- Entries shown -
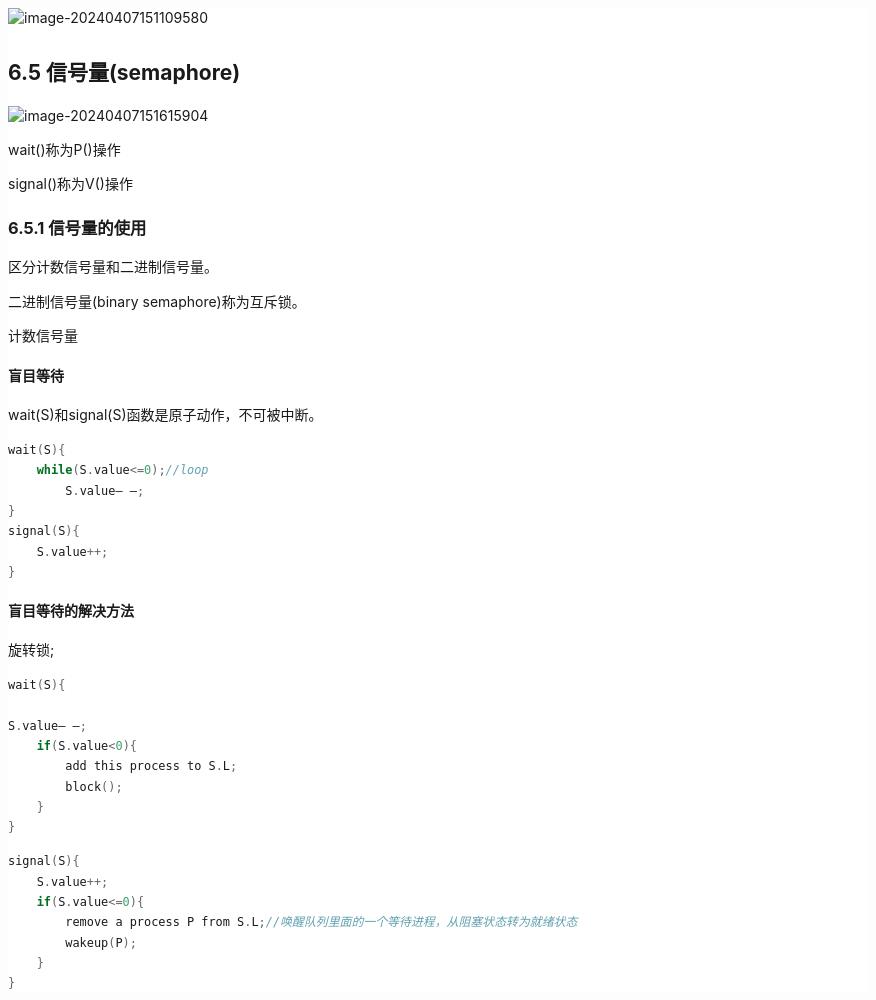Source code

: ![image-20240407151109580](C:\Users\hsbxa\AppData\Roaming\Typora\typora-user-images\image-20240407151109580.png)

## 6.5 信号量(semaphore)

![image-20240407151615904](C:\Users\hsbxa\AppData\Roaming\Typora\typora-user-images\image-20240407151615904.png)

wait()称为P()操作

signal()称为V()操作

### 6.5.1 信号量的使用

区分计数信号量和二进制信号量。

二进制信号量(binary semaphore)称为互斥锁。

计数信号量

#### 盲目等待

wait(S)和signal(S)函数是原子动作，不可被中断。

```c
wait(S){
	while(S.value<=0);//loop
		S.value– –;
}
signal(S){
	S.value++;
}
```



#### 盲目等待的解决方法

旋转锁;

```c
wait(S){

S.value– –;
	if(S.value<0){
		add this process to S.L;
        block();
    }
}
```

```c
signal(S){
    S.value++;
    if(S.value<=0){
        remove a process P from S.L;//唤醒队列里面的一个等待进程，从阻塞状态转为就绪状态
        wakeup(P);
    }
}
```
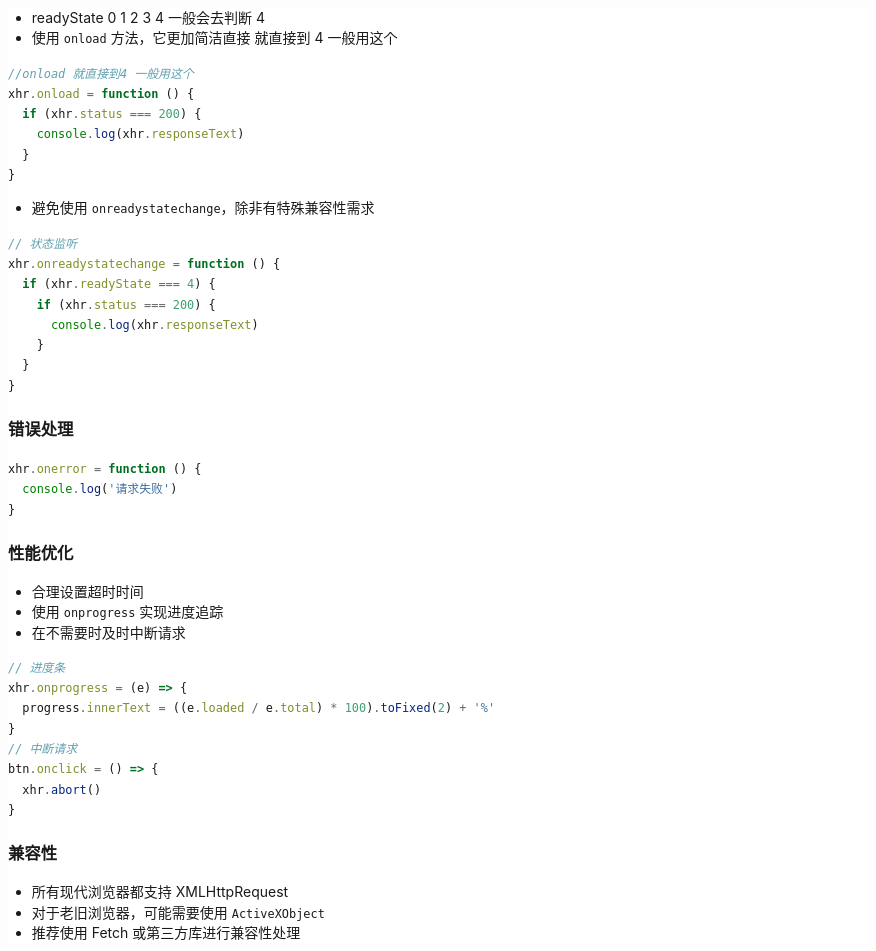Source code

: - readyState 0 1 2 3 4 一般会去判断 4
- 使用 `onload` 方法，它更加简洁直接 就直接到 4 一般用这个

```js
//onload 就直接到4 一般用这个
xhr.onload = function () {
  if (xhr.status === 200) {
    console.log(xhr.responseText)
  }
}
```

- 避免使用 `onreadystatechange`，除非有特殊兼容性需求

```js
// 状态监听
xhr.onreadystatechange = function () {
  if (xhr.readyState === 4) {
    if (xhr.status === 200) {
      console.log(xhr.responseText)
    }
  }
}
```

### 错误处理

```js
xhr.onerror = function () {
  console.log('请求失败')
}
```

### 性能优化

- 合理设置超时时间
- 使用 `onprogress` 实现进度追踪
- 在不需要时及时中断请求

```js
// 进度条
xhr.onprogress = (e) => {
  progress.innerText = ((e.loaded / e.total) * 100).toFixed(2) + '%'
}
// 中断请求
btn.onclick = () => {
  xhr.abort()
}
```

### 兼容性

- 所有现代浏览器都支持 XMLHttpRequest
- 对于老旧浏览器，可能需要使用 `ActiveXObject`
- 推荐使用 Fetch 或第三方库进行兼容性处理
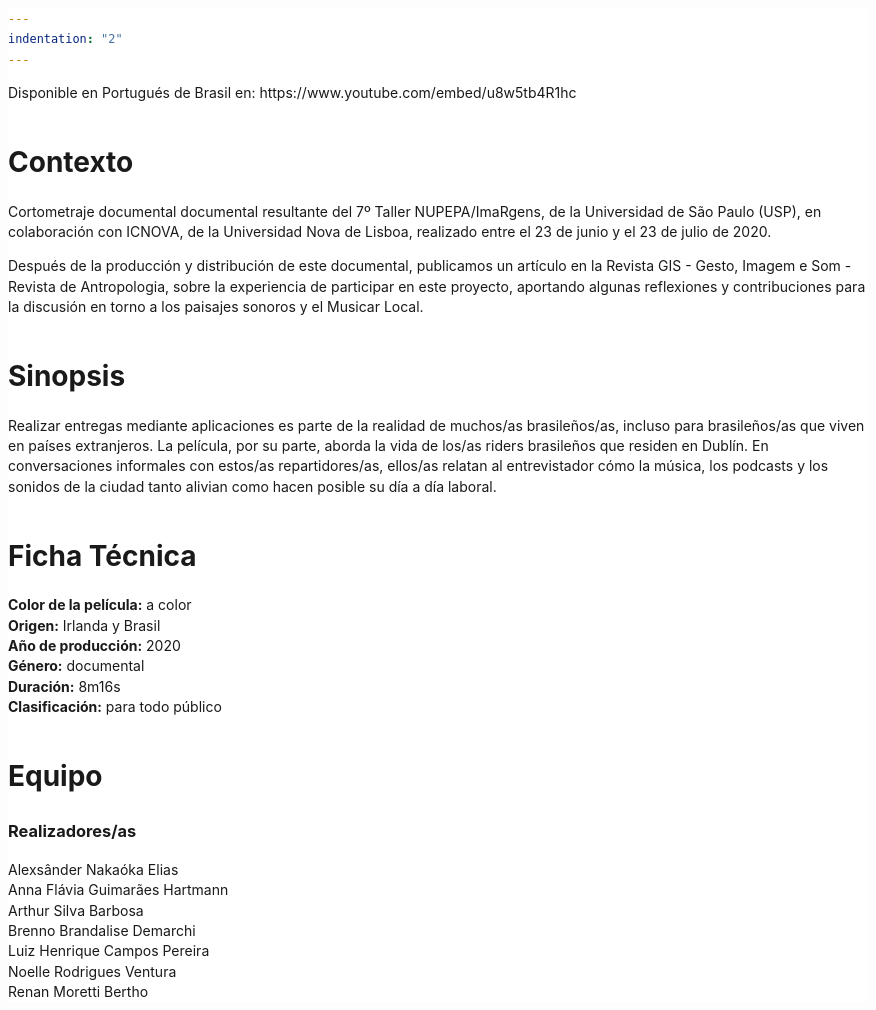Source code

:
 ```yaml
---
indentation: "2"
---
```


<iframe title="Um Ouvido no Fone e o Outro na Cidade - Mustela - filme resultante da 7ª Oficina do NUPEPA/ImaRgens" src="https://www.youtube.com/embed/u8w5tb4R1hc?feature=oembed" height="113" width="200" allowfullscreen="" allow="fullscreen" style="aspect-ratio: 1.76991 / 1; width: 100%; height: 100%;"></iframe>
Disponible en Portugués de Brasil en: https://www.youtube.com/embed/u8w5tb4R1hc
   
# Contexto 

Cortometraje documental documental resultante del 7º Taller NUPEPA/ImaRgens, de la Universidad de São Paulo (USP), en colaboración con ICNOVA, de la Universidad Nova de Lisboa, realizado entre el 23 de junio y el 23 de julio de 2020.

Después de la producción y distribución de este documental, publicamos un artículo en la Revista GIS - Gesto, Imagem e Som - Revista de Antropologia, sobre la experiencia de participar en este proyecto, aportando algunas reflexiones y contribuciones para la discusión en torno a los paisajes sonoros y el Musicar Local.

# Sinopsis

Realizar entregas mediante aplicaciones es parte de la realidad de muchos/as brasileños/as, incluso para brasileños/as que viven en países extranjeros. La película, por su parte, aborda la vida de los/as riders brasileños que residen en Dublín. En conversaciones informales con estos/as repartidores/as, ellos/as relatan al entrevistador cómo la música, los podcasts y los sonidos de la ciudad tanto alivian como hacen posible su día a día laboral.

# Ficha Técnica

**Color de la película:** a color  
**Origen:** Irlanda y Brasil  
**Año de producción:** 2020  
**Género:** documental  
**Duración:** 8m16s  
**Clasificación:** para todo público

# Equipo

### Realizadores/as

Alexsânder Nakaóka Elias  
Anna Flávia Guimarães Hartmann  
Arthur Silva Barbosa  
Brenno Brandalise Demarchi  
Luiz Henrique Campos Pereira  
Noelle Rodrigues Ventura  
Renan Moretti Bertho
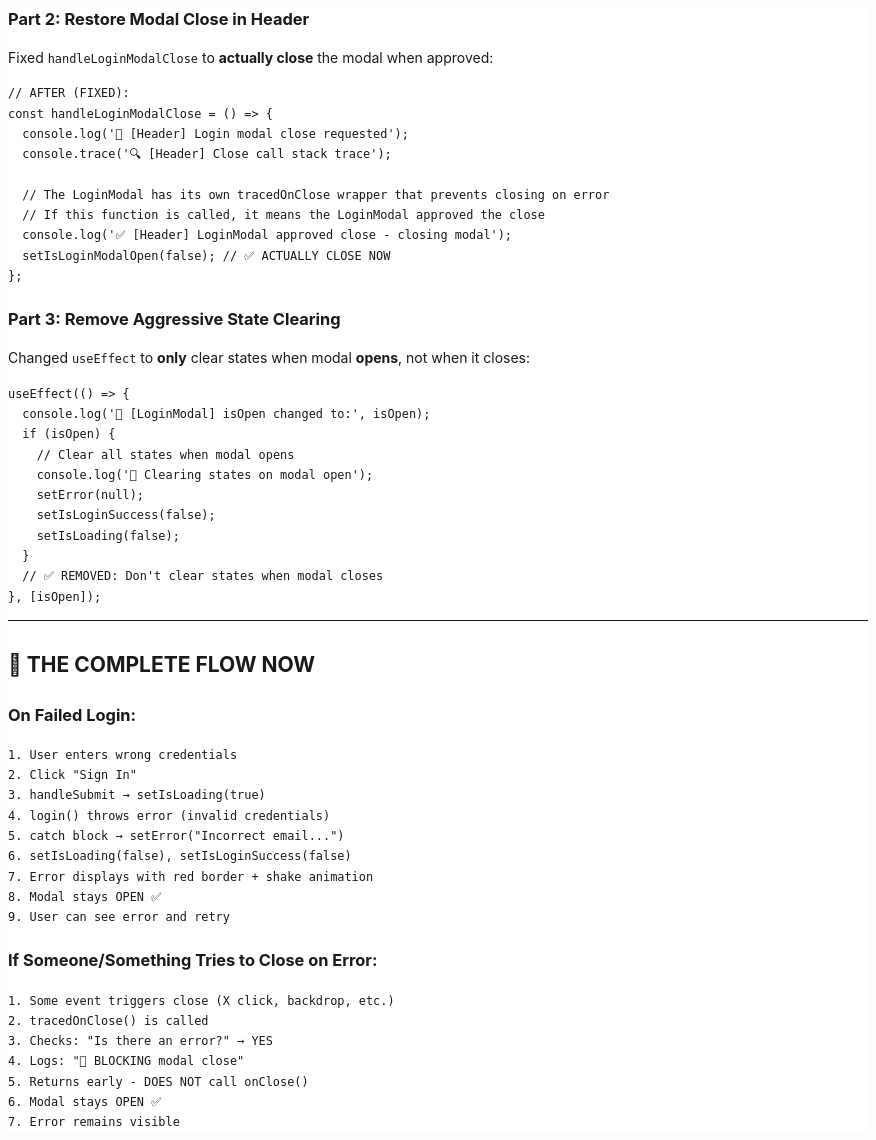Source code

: ### Part 2: Restore Modal Close in Header

Fixed `handleLoginModalClose` to **actually close** the modal when approved:

```tsx
// AFTER (FIXED):
const handleLoginModalClose = () => {
  console.log('🚪 [Header] Login modal close requested');
  console.trace('🔍 [Header] Close call stack trace');
  
  // The LoginModal has its own tracedOnClose wrapper that prevents closing on error
  // If this function is called, it means the LoginModal approved the close
  console.log('✅ [Header] LoginModal approved close - closing modal');
  setIsLoginModalOpen(false); // ✅ ACTUALLY CLOSE NOW
};
```

### Part 3: Remove Aggressive State Clearing

Changed `useEffect` to **only** clear states when modal **opens**, not when it closes:

```tsx
useEffect(() => {
  console.log('🔄 [LoginModal] isOpen changed to:', isOpen);
  if (isOpen) {
    // Clear all states when modal opens
    console.log('🧹 Clearing states on modal open');
    setError(null);
    setIsLoginSuccess(false);
    setIsLoading(false);
  }
  // ✅ REMOVED: Don't clear states when modal closes
}, [isOpen]);
```

---

## 🔄 THE COMPLETE FLOW NOW

### On Failed Login:
```
1. User enters wrong credentials
2. Click "Sign In"
3. handleSubmit → setIsLoading(true)
4. login() throws error (invalid credentials)
5. catch block → setError("Incorrect email...")
6. setIsLoading(false), setIsLoginSuccess(false)
7. Error displays with red border + shake animation
8. Modal stays OPEN ✅
9. User can see error and retry
```

### If Someone/Something Tries to Close on Error:
```
1. Some event triggers close (X click, backdrop, etc.)
2. tracedOnClose() is called
3. Checks: "Is there an error?" → YES
4. Logs: "🛑 BLOCKING modal close"
5. Returns early - DOES NOT call onClose()
6. Modal stays OPEN ✅
7. Error remains visible
```
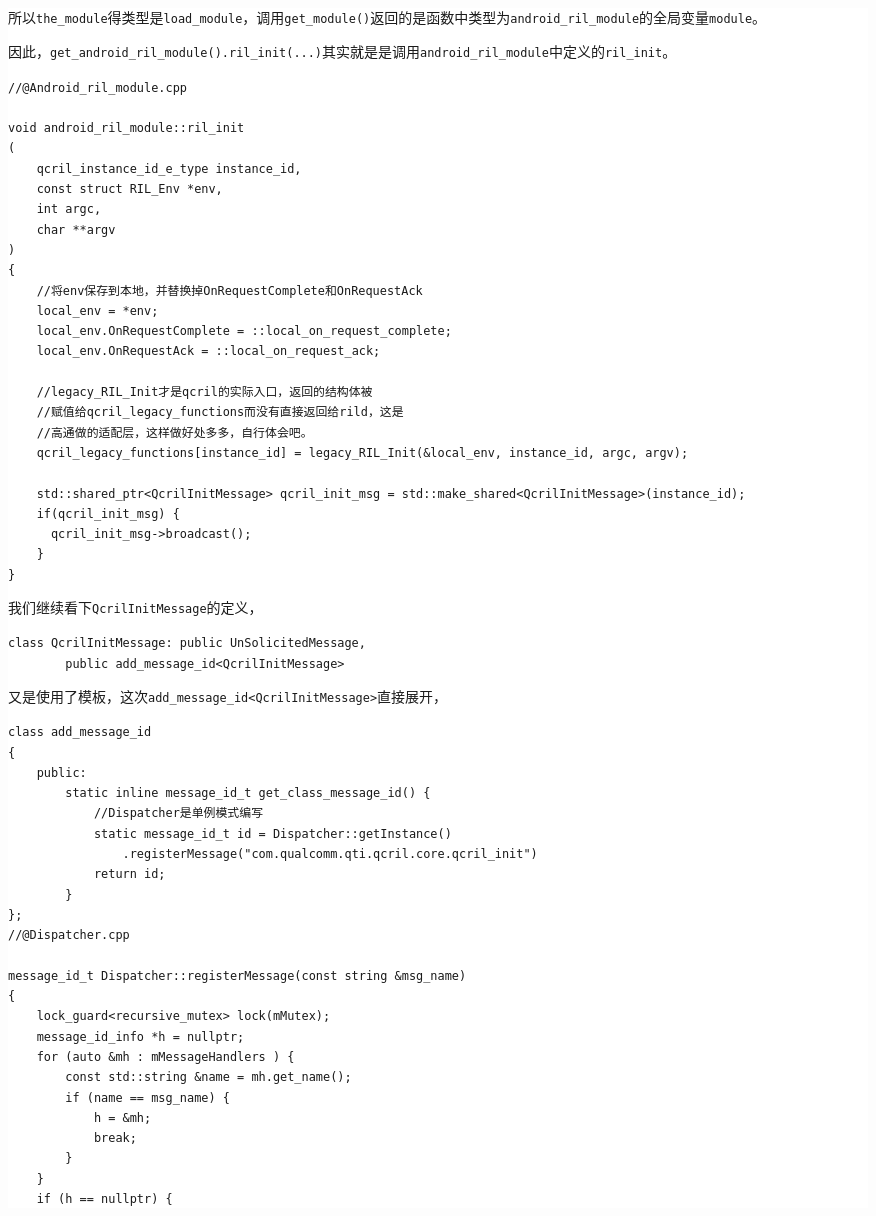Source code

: 所以`the_module`得类型是`load_module`，调用`get_module()`返回的是函数中类型为`android_ril_module`的全局变量`module`。

因此，`get_android_ril_module().ril_init(...)`其实就是是调用`android_ril_module`中定义的`ril_init`。

```
//@Android_ril_module.cpp

void android_ril_module::ril_init
(
    qcril_instance_id_e_type instance_id,
    const struct RIL_Env *env,
    int argc,
    char **argv
)
{
    //将env保存到本地，并替换掉OnRequestComplete和OnRequestAck
    local_env = *env;
    local_env.OnRequestComplete = ::local_on_request_complete;
    local_env.OnRequestAck = ::local_on_request_ack;

    //legacy_RIL_Init才是qcril的实际入口，返回的结构体被
    //赋值给qcril_legacy_functions而没有直接返回给rild，这是
    //高通做的适配层，这样做好处多多，自行体会吧。
    qcril_legacy_functions[instance_id] = legacy_RIL_Init(&local_env, instance_id, argc, argv);

    std::shared_ptr<QcrilInitMessage> qcril_init_msg = std::make_shared<QcrilInitMessage>(instance_id);
    if(qcril_init_msg) {
      qcril_init_msg->broadcast();
    }
}
```

我们继续看下`QcrilInitMessage`的定义，

```
class QcrilInitMessage: public UnSolicitedMessage,
        public add_message_id<QcrilInitMessage>
```

又是使用了模板，这次`add_message_id<QcrilInitMessage>`直接展开，

```
class add_message_id
{
    public:
        static inline message_id_t get_class_message_id() {
            //Dispatcher是单例模式编写
            static message_id_t id = Dispatcher::getInstance()
                .registerMessage("com.qualcomm.qti.qcril.core.qcril_init")
            return id;
        }
};
//@Dispatcher.cpp

message_id_t Dispatcher::registerMessage(const string &msg_name)
{
    lock_guard<recursive_mutex> lock(mMutex);
    message_id_info *h = nullptr;
    for (auto &mh : mMessageHandlers ) {
        const std::string &name = mh.get_name();
        if (name == msg_name) {
            h = &mh;
            break;
        }
    }
    if (h == nullptr) {
```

- What is being asked -
A verbatim transcription of the listing is expected, with no pictures included.

- Result of the exercise -
Source code

: ![image-20240407151109580](C:\Users\hsbxa\AppData\Roaming\Typora\typora-user-images\image-20240407151109580.png)

## 6.5 信号量(semaphore)

![image-20240407151615904](C:\Users\hsbxa\AppData\Roaming\Typora\typora-user-images\image-20240407151615904.png)

wait()称为P()操作

signal()称为V()操作

### 6.5.1 信号量的使用

区分计数信号量和二进制信号量。

二进制信号量(binary semaphore)称为互斥锁。

计数信号量

#### 盲目等待

wait(S)和signal(S)函数是原子动作，不可被中断。

```c
wait(S){
	while(S.value<=0);//loop
		S.value– –;
}
signal(S){
	S.value++;
}
```



#### 盲目等待的解决方法

旋转锁;

```c
wait(S){

S.value– –;
	if(S.value<0){
		add this process to S.L;
        block();
    }
}
```

```c
signal(S){
    S.value++;
    if(S.value<=0){
        remove a process P from S.L;//唤醒队列里面的一个等待进程，从阻塞状态转为就绪状态
        wakeup(P);
    }
}
```
Source code

: - readyState 0 1 2 3 4 一般会去判断 4
- 使用 `onload` 方法，它更加简洁直接 就直接到 4 一般用这个

```js
//onload 就直接到4 一般用这个
xhr.onload = function () {
  if (xhr.status === 200) {
    console.log(xhr.responseText)
  }
}
```

- 避免使用 `onreadystatechange`，除非有特殊兼容性需求

```js
// 状态监听
xhr.onreadystatechange = function () {
  if (xhr.readyState === 4) {
    if (xhr.status === 200) {
      console.log(xhr.responseText)
    }
  }
}
```

### 错误处理

```js
xhr.onerror = function () {
  console.log('请求失败')
}
```

### 性能优化

- 合理设置超时时间
- 使用 `onprogress` 实现进度追踪
- 在不需要时及时中断请求

```js
// 进度条
xhr.onprogress = (e) => {
  progress.innerText = ((e.loaded / e.total) * 100).toFixed(2) + '%'
}
// 中断请求
btn.onclick = () => {
  xhr.abort()
}
```

### 兼容性

- 所有现代浏览器都支持 XMLHttpRequest
- 对于老旧浏览器，可能需要使用 `ActiveXObject`
- 推荐使用 Fetch 或第三方库进行兼容性处理
Source code

:
 ```yaml
---
indentation: "2"
---
```


<iframe title="Um Ouvido no Fone e o Outro na Cidade - Mustela - filme resultante da 7ª Oficina do NUPEPA/ImaRgens" src="https://www.youtube.com/embed/u8w5tb4R1hc?feature=oembed" height="113" width="200" allowfullscreen="" allow="fullscreen" style="aspect-ratio: 1.76991 / 1; width: 100%; height: 100%;"></iframe>
Disponible en Portugués de Brasil en: https://www.youtube.com/embed/u8w5tb4R1hc
   
# Contexto 

Cortometraje documental documental resultante del 7º Taller NUPEPA/ImaRgens, de la Universidad de São Paulo (USP), en colaboración con ICNOVA, de la Universidad Nova de Lisboa, realizado entre el 23 de junio y el 23 de julio de 2020.

Después de la producción y distribución de este documental, publicamos un artículo en la Revista GIS - Gesto, Imagem e Som - Revista de Antropologia, sobre la experiencia de participar en este proyecto, aportando algunas reflexiones y contribuciones para la discusión en torno a los paisajes sonoros y el Musicar Local.

# Sinopsis

Realizar entregas mediante aplicaciones es parte de la realidad de muchos/as brasileños/as, incluso para brasileños/as que viven en países extranjeros. La película, por su parte, aborda la vida de los/as riders brasileños que residen en Dublín. En conversaciones informales con estos/as repartidores/as, ellos/as relatan al entrevistador cómo la música, los podcasts y los sonidos de la ciudad tanto alivian como hacen posible su día a día laboral.

# Ficha Técnica

**Color de la película:** a color  
**Origen:** Irlanda y Brasil  
**Año de producción:** 2020  
**Género:** documental  
**Duración:** 8m16s  
**Clasificación:** para todo público

# Equipo

### Realizadores/as

Alexsânder Nakaóka Elias  
Anna Flávia Guimarães Hartmann  
Arthur Silva Barbosa  
Brenno Brandalise Demarchi  
Luiz Henrique Campos Pereira  
Noelle Rodrigues Ventura  
Renan Moretti Bertho
Source code

: ### Part 2: Restore Modal Close in Header

Fixed `handleLoginModalClose` to **actually close** the modal when approved:

```tsx
// AFTER (FIXED):
const handleLoginModalClose = () => {
  console.log('🚪 [Header] Login modal close requested');
  console.trace('🔍 [Header] Close call stack trace');
  
  // The LoginModal has its own tracedOnClose wrapper that prevents closing on error
  // If this function is called, it means the LoginModal approved the close
  console.log('✅ [Header] LoginModal approved close - closing modal');
  setIsLoginModalOpen(false); // ✅ ACTUALLY CLOSE NOW
};
```

### Part 3: Remove Aggressive State Clearing

Changed `useEffect` to **only** clear states when modal **opens**, not when it closes:

```tsx
useEffect(() => {
  console.log('🔄 [LoginModal] isOpen changed to:', isOpen);
  if (isOpen) {
    // Clear all states when modal opens
    console.log('🧹 Clearing states on modal open');
    setError(null);
    setIsLoginSuccess(false);
    setIsLoading(false);
  }
  // ✅ REMOVED: Don't clear states when modal closes
}, [isOpen]);
```

---

## 🔄 THE COMPLETE FLOW NOW

### On Failed Login:
```
1. User enters wrong credentials
2. Click "Sign In"
3. handleSubmit → setIsLoading(true)
4. login() throws error (invalid credentials)
5. catch block → setError("Incorrect email...")
6. setIsLoading(false), setIsLoginSuccess(false)
7. Error displays with red border + shake animation
8. Modal stays OPEN ✅
9. User can see error and retry
```

### If Someone/Something Tries to Close on Error:
```
1. Some event triggers close (X click, backdrop, etc.)
2. tracedOnClose() is called
3. Checks: "Is there an error?" → YES
4. Logs: "🛑 BLOCKING modal close"
5. Returns early - DOES NOT call onClose()
6. Modal stays OPEN ✅
7. Error remains visible
```
Source code

: 所以`the_module`得类型是`load_module`，调用`get_module()`返回的是函数中类型为`android_ril_module`的全局变量`module`。

因此，`get_android_ril_module().ril_init(...)`其实就是是调用`android_ril_module`中定义的`ril_init`。

```
//@Android_ril_module.cpp

void android_ril_module::ril_init
(
    qcril_instance_id_e_type instance_id,
    const struct RIL_Env *env,
    int argc,
    char **argv
)
{
    //将env保存到本地，并替换掉OnRequestComplete和OnRequestAck
    local_env = *env;
    local_env.OnRequestComplete = ::local_on_request_complete;
    local_env.OnRequestAck = ::local_on_request_ack;

    //legacy_RIL_Init才是qcril的实际入口，返回的结构体被
    //赋值给qcril_legacy_functions而没有直接返回给rild，这是
    //高通做的适配层，这样做好处多多，自行体会吧。
    qcril_legacy_functions[instance_id] = legacy_RIL_Init(&local_env, instance_id, argc, argv);

    std::shared_ptr<QcrilInitMessage> qcril_init_msg = std::make_shared<QcrilInitMessage>(instance_id);
    if(qcril_init_msg) {
      qcril_init_msg->broadcast();
    }
}
```

我们继续看下`QcrilInitMessage`的定义，

```
class QcrilInitMessage: public UnSolicitedMessage,
        public add_message_id<QcrilInitMessage>
```

又是使用了模板，这次`add_message_id<QcrilInitMessage>`直接展开，

```
class add_message_id
{
    public:
        static inline message_id_t get_class_message_id() {
            //Dispatcher是单例模式编写
            static message_id_t id = Dispatcher::getInstance()
                .registerMessage("com.qualcomm.qti.qcril.core.qcril_init")
            return id;
        }
};
//@Dispatcher.cpp

message_id_t Dispatcher::registerMessage(const string &msg_name)
{
    lock_guard<recursive_mutex> lock(mMutex);
    message_id_info *h = nullptr;
    for (auto &mh : mMessageHandlers ) {
        const std::string &name = mh.get_name();
        if (name == msg_name) {
            h = &mh;
            break;
        }
    }
    if (h == nullptr) {
```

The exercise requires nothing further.